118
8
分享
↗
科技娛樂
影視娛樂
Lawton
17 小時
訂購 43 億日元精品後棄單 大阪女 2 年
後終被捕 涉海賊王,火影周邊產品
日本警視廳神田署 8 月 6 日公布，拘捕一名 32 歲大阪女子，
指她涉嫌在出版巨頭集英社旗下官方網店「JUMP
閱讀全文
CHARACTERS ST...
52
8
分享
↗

==

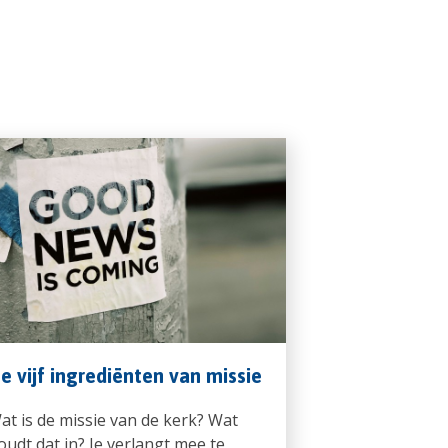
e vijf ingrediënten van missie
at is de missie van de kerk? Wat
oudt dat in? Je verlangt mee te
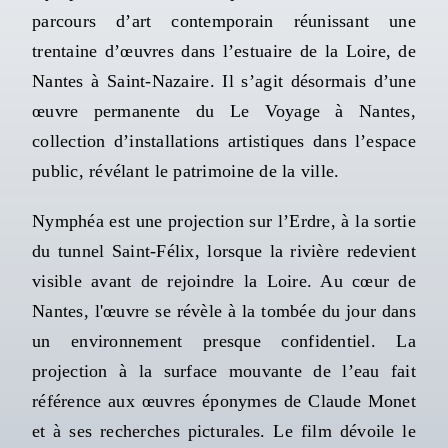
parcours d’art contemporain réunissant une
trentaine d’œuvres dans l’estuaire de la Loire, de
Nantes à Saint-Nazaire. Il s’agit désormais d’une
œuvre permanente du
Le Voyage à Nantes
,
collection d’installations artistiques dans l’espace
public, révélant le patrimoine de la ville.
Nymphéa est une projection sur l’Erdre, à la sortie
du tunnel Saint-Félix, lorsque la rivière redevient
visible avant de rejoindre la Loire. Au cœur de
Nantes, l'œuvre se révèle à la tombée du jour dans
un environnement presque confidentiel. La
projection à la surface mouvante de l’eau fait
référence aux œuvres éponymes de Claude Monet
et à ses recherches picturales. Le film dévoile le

## What this task involves
Only the lines containing "Saint" are needed; copy each of them from the data.

## Task solution
Nantes à Saint-Nazaire. Il s’agit désormais d’une
du tunnel Saint-Félix, lorsque la rivière redevient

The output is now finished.